La novedad pelandrujófila busca desesperadamente escapar de su intrascendencia de comedia romántica elemental, de fórmula y bajamente mercantil, o por lo menos heteróclitas o excéntricas, todas ellas en principio graciosas aunque su realización diste mucho de serlo, por medio de situaciones anómalas y notaciones insólitas, híbridas de cine y TV (¿enésimas versiones revolcadas de los teleculebrones colombianos Betty la fea y Sin tetas no hay paraíso?), previsibles, planas, de humor básico y sin idea del ritmo, como el multicolor travesti hirsuto Doña Galaxia que se aloca en su prologal culto promotor ambiguo de las virtudes visuales de Diego, como la falta de reacción sufriente de la archifallida Vivi consolándose sola al lado de su dogo faldero Ramoncito que ladra oportunamente bajo pedido con sólo pensarlo (“Por lo menos yo sí tengo perro que me ladre, ¿no?”), como los peinados estrambóticos de las modelos al estilacho Novia de Frankenstein que parecen haber contagiado al mismísimo criminal acosado por la ley, como la actitud condescendiente de la inescalable Regina aún dormidísima pero aceptando prestarle su cuerpo inamovible con la almohada sobre la cara inerte (pero “Rapidito”) a un Diego que por desdicha amaneció temprano en exceso y aquejado de una cruda cachonda, como los recurrentes sueños traumáticos del guapo ahogándose en el mar que de súbito empiezan a ser compartidos también por Vivi en sus inquietantes pesadillas, como el título mismo del film que resulta reminiscente de las comedias de albures con nalguita de los años ochenta-noventa del siglo pasado y jamás se esfuerza por justificarse en lo mínimo (apenas hay una alusión de Regina a que se le caen sus bubis operadas si se quita el brasier), como el elogio tácito a la capacidad maquinadora de la heroína común posRenée Zellweger (en la saga iniciada por El diario de Bridget Jones de Sharon Maguire en 2001) ante ese jefe medio playboy millonetas medio TVestrella que debe aprender a vivir como un ser normal al renovado estilo seudosociologizante de Nosotros los nobles (Gary Alazraki, 2012), et al.
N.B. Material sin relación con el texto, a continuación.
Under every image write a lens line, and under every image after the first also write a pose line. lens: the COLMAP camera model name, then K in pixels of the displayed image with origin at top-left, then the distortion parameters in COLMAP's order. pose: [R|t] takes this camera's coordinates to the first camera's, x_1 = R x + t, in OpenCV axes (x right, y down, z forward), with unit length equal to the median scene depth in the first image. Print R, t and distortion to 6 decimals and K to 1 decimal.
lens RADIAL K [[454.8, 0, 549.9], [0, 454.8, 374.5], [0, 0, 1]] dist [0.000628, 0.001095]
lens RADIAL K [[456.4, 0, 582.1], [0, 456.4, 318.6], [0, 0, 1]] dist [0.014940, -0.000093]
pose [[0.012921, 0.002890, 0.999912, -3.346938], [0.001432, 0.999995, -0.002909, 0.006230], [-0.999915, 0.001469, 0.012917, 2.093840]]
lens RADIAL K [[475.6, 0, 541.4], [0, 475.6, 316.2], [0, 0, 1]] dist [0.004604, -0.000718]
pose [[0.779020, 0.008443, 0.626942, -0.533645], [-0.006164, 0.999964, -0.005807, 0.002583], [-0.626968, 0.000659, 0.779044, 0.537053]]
La novedad pelandrujófila sólo urde, disemina y colecciona gags en términos de fortuna / desgracia, a punto del estallido inminente de todos tan temido, sea el gag del jaboncito aplazador de la violenta fatalidad al ingresar a la prisión o el gag del acoso erótico-pendenciero al aterrado heroecito en plena regadera carcelaria que culmina en la amable petición del depósito solidario de un manojo de cartas “ya que estás por salir”, sea el monumental gag-dispositivo de torpeza de la heroína al tropezarse por nerviosismo con un cable que dispara los juegos pirotécnicos que habrían de coronar el desfile de Fachon models (sin el leve talento satírico del Ricardo Montero de 2014) que ahora servirán para arrasarla, sean las selfies insinuante / reveladora / insistentemente ridículas que de inmediato se suben a la red, o sean todas las tentativas invariablemente catastróficas de la pobre tipa inefable por encender el bóiler y que incluso se anuncian con letrero de a solas o con novio (para remitir sin duda a la inútil Treintona, soltera y fantástica de Salvador Chava Cartas, 2016), descarrilando así los infalibles mecanismos cada gag en sí.
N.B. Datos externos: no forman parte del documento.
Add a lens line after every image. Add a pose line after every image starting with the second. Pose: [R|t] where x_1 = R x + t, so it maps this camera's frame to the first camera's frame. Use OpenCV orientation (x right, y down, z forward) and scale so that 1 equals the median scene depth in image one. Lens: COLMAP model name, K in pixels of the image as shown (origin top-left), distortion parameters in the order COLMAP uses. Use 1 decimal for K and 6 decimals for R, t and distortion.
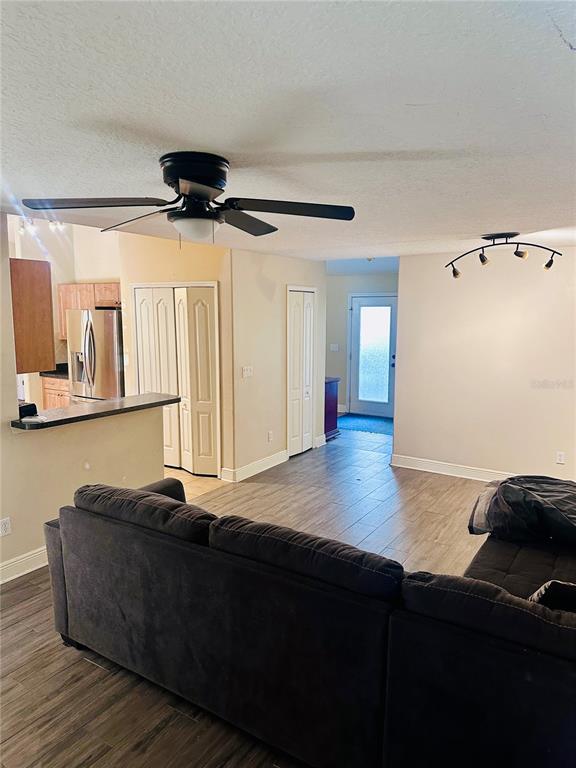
lens RADIAL K [[545.3, 0, 286.9], [0, 545.3, 385.0], [0, 0, 1]] dist [0.005733, 0.010561]
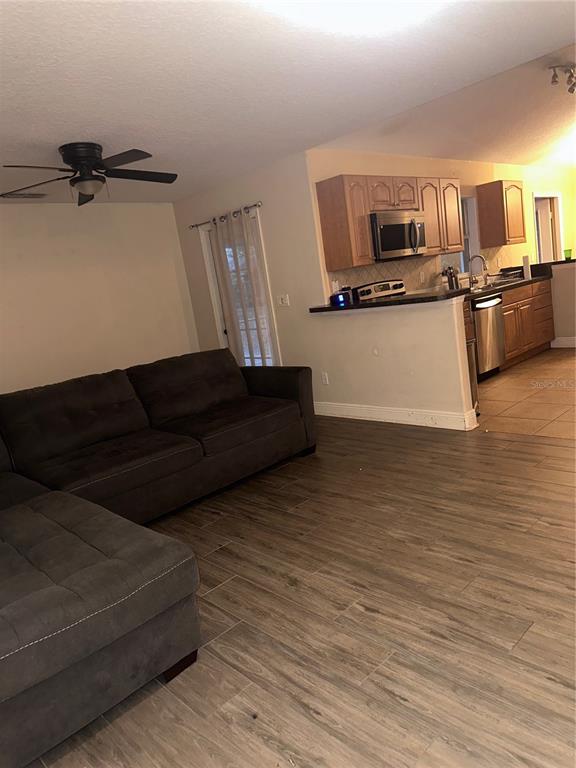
lens RADIAL K [[545.3, 0, 285.1], [0, 545.3, 384.4], [0, 0, 1]] dist [0.005733, 0.010561]
pose [[-0.232908, 0.226273, -0.945809, 0.775905], [0.014213, 0.973243, 0.229336, -0.049763], [0.972395, 0.039971, -0.229892, 1.084434]]
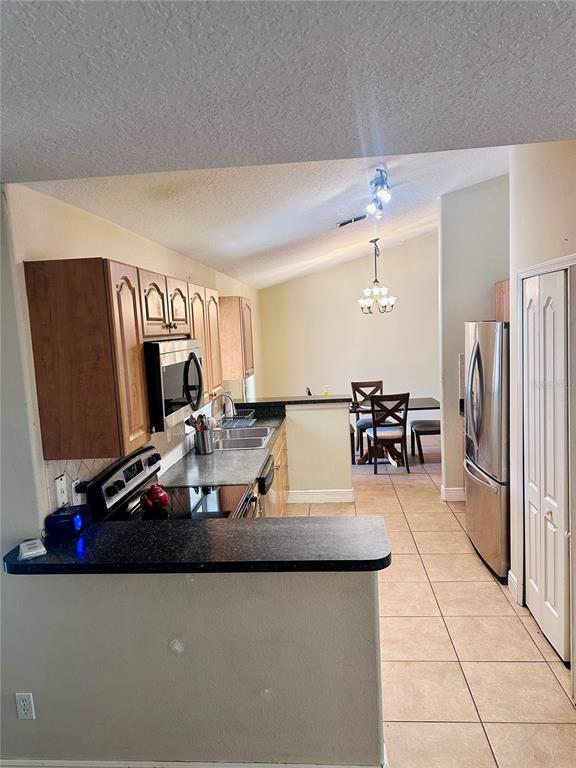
lens RADIAL K [[545.3, 0, 285.9], [0, 545.3, 386.6], [0, 0, 1]] dist [0.005733, 0.010561]
pose [[0.434711, 0.076517, -0.897313, 0.121217], [-0.067926, 0.996332, 0.052053, -0.129277], [0.898005, 0.038323, 0.438314, 0.860049]]
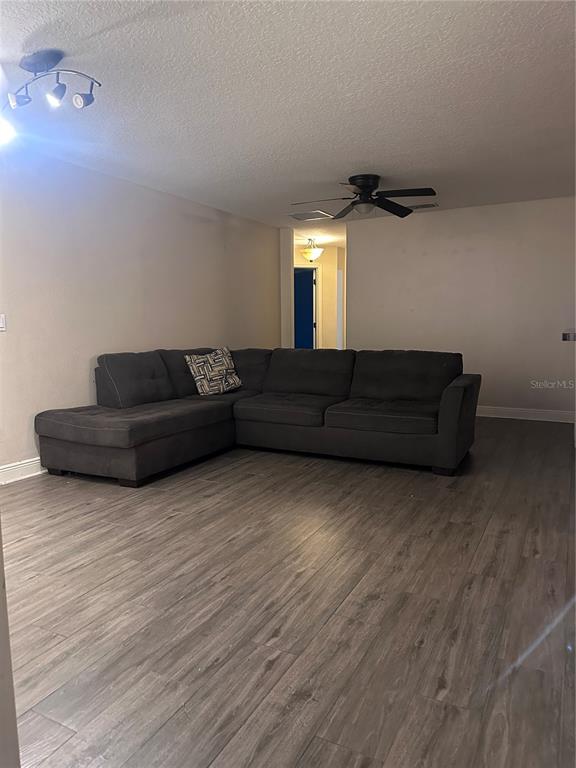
lens RADIAL K [[545.3, 0, 288.2], [0, 545.3, 384.0], [0, 0, 1]] dist [0.005733, 0.010561]
pose [[-0.995555, 0.018550, -0.092342, 0.187939], [-0.005374, 0.967629, 0.252319, -0.093016], [0.094034, 0.251694, -0.963228, 1.785437]]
Y la novedad pelandrujófila pretende finalmente por medio de un último gag, tan sorpresivo como se pueda, convertir a la película y a su sentido en lo que no es, nunca fue y que por desestructuración narrativa (o por obra sin gracia de cancioncitas melosas e intentando superficial y oportunistamente insertarse en una avanzada corriente de pensamiento de moda que no le corresponde) jamás será: la historia del empoderamiento de una mujer rompestereotipos infrafemeninos gracias al paradójico triunfo de su amor romántico, vuelta de tuerca arbitraria si las hay, porque luego de trepar inmotivadamente el protagonista por la fachada de un edificio a la Harold Lloyd de los pobres, aparecerá por allí, muy quitada de la pena, una Vivi ilesa que aceptará por sorpresa y con gusto, como era de suponerse, el amoroso beso reconciliador del pobrediablo Diego anodino, aunque sólo sea para dejarlo en seguida plantado, ya que gracias a su amor ha descubierto que lo más importante es luchar personalmente y como persona autónoma por los sueños individuales, y luego reaparecer, acaso poseída por el truculento espíritu insurreccional de su padre (en revuelta contra la caricaturesca esposa mientamadres): glamorosa, inusitadamente guapa, despampanante y seductora en flamígero atuendo negro, partiendo plaza en la avenida y ligándose sin dificultad, a las primeras de cambio, al primer chico guapo barboncillo con que se topa y que se agachaba a recoger la nota elegantemente dejada resbalar.